Very grim situation for press freedom in that part of the world. It hasn't progressed much, really, from Stalinist times.

... Only a few weeks before Politkovskaya's murder, Andrei Kozlov, a Central Bank official who had spearheaded a crusade against money laundering, was also gunned down in Moscow. According to the Committee to Protect Journalists, Politkovskaya was the 13th reporter to be assassinated since President Vladimir Putin came to power.

... For years, she had courageously exposed human-rights abuses in Russia and particularly in the North Caucasus region that includes Chechnya, making frequent trips to the war-torn area. She wrote, often in harrowing detail, of topics that have become off-limits for nearly all other journalists in Russia and broke the biggest taboo of all by criticizing Putin himself.
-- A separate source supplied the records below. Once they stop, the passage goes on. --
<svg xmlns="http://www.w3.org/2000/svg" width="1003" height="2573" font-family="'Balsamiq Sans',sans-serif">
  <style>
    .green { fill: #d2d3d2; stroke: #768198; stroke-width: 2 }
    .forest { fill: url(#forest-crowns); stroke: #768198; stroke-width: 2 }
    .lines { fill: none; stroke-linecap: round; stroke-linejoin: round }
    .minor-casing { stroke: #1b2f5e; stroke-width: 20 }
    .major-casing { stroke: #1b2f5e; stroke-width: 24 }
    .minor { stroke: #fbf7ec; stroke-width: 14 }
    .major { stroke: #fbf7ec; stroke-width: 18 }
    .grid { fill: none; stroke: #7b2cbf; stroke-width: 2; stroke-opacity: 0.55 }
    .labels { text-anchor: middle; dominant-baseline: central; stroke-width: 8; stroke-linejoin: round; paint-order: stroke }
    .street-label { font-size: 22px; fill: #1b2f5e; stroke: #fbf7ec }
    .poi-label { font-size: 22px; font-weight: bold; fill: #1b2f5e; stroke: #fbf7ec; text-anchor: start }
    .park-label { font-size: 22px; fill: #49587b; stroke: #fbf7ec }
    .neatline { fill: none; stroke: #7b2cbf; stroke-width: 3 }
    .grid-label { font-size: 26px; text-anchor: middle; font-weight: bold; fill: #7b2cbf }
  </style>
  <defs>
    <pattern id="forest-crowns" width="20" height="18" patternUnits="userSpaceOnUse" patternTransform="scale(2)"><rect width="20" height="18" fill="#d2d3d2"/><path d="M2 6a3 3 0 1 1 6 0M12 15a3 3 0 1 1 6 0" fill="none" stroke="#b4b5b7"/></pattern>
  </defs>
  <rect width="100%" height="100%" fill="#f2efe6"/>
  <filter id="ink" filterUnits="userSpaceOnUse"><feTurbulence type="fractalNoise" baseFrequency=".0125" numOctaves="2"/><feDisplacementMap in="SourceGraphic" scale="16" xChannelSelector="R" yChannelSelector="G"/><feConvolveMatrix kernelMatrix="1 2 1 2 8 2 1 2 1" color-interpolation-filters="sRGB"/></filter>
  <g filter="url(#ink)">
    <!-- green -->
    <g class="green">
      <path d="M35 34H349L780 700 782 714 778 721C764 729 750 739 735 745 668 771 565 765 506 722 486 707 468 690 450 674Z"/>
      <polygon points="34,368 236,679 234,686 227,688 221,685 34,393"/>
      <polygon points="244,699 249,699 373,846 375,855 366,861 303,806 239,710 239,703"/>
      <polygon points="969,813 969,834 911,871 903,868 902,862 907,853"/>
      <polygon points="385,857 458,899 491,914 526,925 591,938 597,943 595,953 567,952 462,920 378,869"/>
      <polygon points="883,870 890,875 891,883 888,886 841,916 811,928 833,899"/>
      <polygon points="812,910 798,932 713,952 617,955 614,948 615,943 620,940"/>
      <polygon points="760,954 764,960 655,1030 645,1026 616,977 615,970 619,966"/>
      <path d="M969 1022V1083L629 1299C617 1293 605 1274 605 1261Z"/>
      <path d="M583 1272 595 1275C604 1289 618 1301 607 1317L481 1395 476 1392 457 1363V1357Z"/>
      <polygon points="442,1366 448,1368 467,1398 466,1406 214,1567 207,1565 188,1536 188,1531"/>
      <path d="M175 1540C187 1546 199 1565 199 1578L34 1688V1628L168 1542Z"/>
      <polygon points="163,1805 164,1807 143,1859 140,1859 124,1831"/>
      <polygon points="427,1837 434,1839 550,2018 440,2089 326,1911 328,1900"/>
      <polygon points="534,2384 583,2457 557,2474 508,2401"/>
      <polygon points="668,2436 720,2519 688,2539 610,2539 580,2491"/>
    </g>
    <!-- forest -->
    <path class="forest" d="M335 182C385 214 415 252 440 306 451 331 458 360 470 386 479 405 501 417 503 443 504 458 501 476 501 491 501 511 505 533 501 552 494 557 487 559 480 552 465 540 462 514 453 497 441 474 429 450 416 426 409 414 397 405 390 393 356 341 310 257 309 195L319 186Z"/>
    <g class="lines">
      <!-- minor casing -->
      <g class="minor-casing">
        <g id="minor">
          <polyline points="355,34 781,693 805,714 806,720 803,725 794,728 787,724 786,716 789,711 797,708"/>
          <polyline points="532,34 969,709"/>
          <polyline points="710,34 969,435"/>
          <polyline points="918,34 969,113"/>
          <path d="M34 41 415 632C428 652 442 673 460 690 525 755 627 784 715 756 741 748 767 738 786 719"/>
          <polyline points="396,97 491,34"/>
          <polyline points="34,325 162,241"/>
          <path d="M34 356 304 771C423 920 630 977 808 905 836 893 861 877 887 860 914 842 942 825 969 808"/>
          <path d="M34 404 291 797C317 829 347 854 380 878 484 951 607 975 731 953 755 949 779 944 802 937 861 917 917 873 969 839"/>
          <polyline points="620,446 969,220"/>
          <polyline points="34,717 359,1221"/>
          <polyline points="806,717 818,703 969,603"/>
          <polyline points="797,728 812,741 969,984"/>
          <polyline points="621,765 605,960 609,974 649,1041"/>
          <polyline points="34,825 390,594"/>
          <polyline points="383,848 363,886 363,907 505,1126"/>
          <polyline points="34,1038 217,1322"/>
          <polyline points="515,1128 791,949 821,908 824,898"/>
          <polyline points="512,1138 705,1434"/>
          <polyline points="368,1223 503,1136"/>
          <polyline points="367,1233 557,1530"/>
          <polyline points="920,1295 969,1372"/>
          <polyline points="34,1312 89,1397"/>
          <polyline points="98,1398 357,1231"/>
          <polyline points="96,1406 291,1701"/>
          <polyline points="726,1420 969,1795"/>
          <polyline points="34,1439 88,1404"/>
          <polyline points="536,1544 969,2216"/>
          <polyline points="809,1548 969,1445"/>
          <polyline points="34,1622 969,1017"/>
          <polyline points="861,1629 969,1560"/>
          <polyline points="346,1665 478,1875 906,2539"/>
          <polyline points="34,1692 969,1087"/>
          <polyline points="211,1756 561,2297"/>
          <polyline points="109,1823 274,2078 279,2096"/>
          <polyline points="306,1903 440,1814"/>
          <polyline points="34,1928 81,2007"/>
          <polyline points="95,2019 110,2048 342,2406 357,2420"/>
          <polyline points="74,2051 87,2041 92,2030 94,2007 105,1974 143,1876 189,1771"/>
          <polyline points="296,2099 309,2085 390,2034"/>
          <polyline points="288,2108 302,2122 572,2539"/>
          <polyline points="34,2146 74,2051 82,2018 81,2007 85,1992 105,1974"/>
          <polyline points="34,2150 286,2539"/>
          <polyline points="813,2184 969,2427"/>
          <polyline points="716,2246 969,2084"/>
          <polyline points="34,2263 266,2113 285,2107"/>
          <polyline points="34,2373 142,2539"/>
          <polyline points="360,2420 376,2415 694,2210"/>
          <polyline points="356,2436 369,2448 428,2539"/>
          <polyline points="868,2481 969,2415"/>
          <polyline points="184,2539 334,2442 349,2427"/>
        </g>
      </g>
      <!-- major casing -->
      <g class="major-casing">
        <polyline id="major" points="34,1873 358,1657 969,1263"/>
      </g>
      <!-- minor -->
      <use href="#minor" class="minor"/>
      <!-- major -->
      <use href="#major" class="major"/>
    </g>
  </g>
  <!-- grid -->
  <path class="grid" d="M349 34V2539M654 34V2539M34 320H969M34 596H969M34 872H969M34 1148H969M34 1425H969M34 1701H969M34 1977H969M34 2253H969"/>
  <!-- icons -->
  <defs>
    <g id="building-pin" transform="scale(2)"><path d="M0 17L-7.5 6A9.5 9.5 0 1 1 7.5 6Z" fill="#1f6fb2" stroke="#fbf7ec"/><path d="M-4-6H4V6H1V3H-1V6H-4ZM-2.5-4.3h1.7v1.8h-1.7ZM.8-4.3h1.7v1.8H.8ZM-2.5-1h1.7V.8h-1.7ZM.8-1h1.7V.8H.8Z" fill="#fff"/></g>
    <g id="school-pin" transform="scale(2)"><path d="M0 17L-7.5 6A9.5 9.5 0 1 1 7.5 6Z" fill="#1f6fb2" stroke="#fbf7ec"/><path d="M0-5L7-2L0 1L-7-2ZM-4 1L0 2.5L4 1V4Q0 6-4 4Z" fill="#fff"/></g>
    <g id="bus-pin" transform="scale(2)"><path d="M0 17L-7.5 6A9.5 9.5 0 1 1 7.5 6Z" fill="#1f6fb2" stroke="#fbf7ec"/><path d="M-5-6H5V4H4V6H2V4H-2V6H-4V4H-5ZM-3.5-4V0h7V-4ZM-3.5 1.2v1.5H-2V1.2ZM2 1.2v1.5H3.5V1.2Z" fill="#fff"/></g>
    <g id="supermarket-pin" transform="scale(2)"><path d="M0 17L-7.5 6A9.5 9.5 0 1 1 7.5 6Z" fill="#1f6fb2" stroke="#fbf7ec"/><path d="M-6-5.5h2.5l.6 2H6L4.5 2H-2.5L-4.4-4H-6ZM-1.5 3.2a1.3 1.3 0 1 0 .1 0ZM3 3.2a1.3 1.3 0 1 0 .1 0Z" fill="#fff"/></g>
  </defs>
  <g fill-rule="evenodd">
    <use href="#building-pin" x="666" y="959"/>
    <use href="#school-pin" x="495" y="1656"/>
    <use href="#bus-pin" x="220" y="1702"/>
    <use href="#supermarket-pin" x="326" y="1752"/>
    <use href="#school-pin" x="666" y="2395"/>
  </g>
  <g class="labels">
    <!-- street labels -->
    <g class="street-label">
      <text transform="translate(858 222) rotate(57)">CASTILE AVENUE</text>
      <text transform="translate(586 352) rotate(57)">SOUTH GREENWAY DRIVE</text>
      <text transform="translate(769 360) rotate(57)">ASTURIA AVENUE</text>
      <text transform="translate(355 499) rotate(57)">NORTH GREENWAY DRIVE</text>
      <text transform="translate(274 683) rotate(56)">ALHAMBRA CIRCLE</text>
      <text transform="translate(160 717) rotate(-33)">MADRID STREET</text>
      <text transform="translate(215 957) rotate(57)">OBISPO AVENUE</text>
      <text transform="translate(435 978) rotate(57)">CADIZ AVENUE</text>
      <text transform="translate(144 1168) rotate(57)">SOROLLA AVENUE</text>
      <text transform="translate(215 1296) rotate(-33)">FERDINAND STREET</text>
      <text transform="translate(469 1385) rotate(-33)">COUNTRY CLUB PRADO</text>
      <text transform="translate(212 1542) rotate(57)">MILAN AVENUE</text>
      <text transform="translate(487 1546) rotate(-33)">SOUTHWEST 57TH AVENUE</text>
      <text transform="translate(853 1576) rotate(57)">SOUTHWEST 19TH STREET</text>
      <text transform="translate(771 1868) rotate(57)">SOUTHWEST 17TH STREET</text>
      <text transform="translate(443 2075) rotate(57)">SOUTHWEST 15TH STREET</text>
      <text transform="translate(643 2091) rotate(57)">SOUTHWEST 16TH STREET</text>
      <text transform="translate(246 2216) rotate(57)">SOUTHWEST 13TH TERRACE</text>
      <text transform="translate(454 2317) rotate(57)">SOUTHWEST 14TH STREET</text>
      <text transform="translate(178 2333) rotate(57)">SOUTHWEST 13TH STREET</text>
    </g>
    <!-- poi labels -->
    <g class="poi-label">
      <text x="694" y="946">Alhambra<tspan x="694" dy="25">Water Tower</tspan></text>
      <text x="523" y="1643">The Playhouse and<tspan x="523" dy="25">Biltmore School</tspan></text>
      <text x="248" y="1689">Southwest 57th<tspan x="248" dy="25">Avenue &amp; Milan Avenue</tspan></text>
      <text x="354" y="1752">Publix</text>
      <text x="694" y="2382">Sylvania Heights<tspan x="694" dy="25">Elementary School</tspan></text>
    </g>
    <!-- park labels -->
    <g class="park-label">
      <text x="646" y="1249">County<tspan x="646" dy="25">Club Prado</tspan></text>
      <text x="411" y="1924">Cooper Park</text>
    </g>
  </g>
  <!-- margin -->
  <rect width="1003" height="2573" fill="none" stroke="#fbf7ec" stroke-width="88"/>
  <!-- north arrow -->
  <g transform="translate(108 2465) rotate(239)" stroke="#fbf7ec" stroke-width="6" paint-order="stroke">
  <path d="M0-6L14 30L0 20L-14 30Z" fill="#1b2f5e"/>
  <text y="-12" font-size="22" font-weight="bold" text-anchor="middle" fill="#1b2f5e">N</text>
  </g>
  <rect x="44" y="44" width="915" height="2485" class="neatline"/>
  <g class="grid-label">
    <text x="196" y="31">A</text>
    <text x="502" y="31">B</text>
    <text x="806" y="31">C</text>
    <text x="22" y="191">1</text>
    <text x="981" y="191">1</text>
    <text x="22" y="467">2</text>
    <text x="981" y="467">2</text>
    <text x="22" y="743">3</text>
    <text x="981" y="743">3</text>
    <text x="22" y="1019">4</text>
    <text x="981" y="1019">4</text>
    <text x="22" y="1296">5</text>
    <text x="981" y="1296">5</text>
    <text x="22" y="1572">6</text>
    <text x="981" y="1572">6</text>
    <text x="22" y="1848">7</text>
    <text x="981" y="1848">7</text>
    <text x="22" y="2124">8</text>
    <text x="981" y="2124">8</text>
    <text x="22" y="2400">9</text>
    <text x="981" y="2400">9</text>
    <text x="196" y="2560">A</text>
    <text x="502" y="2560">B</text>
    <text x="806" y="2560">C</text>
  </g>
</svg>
... As part of their investigation into her killing, police seized documents from Politkovskaya's home and office, as well as her computer, leaving her editors with no way of knowing how much work she'd left unfinished.

Born and raised in New York, where her Ukrainian parents were U.N. diplomats, Politkovskaya was a product of the Soviet elite. After the collapse of the Soviet Union she could have, like many of her generation, used her connections to build a comfortable lifestyle. Instead, she threw herself into independent journalism, ending up at Novaya Gazeta in 1999 -- just in time for the second Chechen war. By her own admission, she became obsessed with exposing the killings, torture and beatings of civilians by Russian soldiers in Chechnya. She wrote two books on the conflict, "
A Dirty War: A Russian Reporter in Chechnya" and "A Small Corner of Hell: Dispatches From Chechnya."

She made no secret of her contempt for Kadyrov or for Putin, and critics in Russia frequently accused her of lacking objectivity. In "Putin's Russia," a highly critical political biography of the president published in 2004, she accused Putin of failing to shake off his past as a KGB agent in East Germany.

... Politkovskaya won numerous international awards, but as she gained prominence abroad, she was increasingly marginalized at home. There was clearly an appetite for her kind of reporting -- in the last three years Novaya Gazeta's circulation has risen from 130,000 to 170,000 copies ... But in a country of 140 million spread across 11 time zones, the paper's impact was minimal. More than 80 percent of Russians get their news from national television networks -- all of which have come under Kremlin control in the past five years. Prominent national newspapers ... have also been scooped up by state-controlled companies or businessmen with close links to the Kremlin. And in the state-friendly media, Politkovskaya was persona non grata.

There has been no shortage of speculation about who might have wanted her dead. Novaya Gazeta ... has written that it believes her murder was either revenge by Kadyrov, or an attempt to discredit him. ... Politkovskaya's name was also on numerous lists of "enemies of the state" published on the Internet by ultra-nationalists angered by her support of Chechens. The pro-Kremlin media have been pushing a theory that she was killed in an attempt by exiled enemies of Putin to discredit Russia internationally and provoke instability.

... Putin himself has backed that hypothesis. ... According to Reuters, Putin had promised on Monday to "take every step to investigate objectively the tragic death" of Politkovskaya.

... Few expect any of the theories of her death will ever be proven right or wrong, or that Politkovskaya's killers will be brought to justice. Of all the investigations into high-profile slayings of Russian journalists in recent years, not one has resulted in a conviction.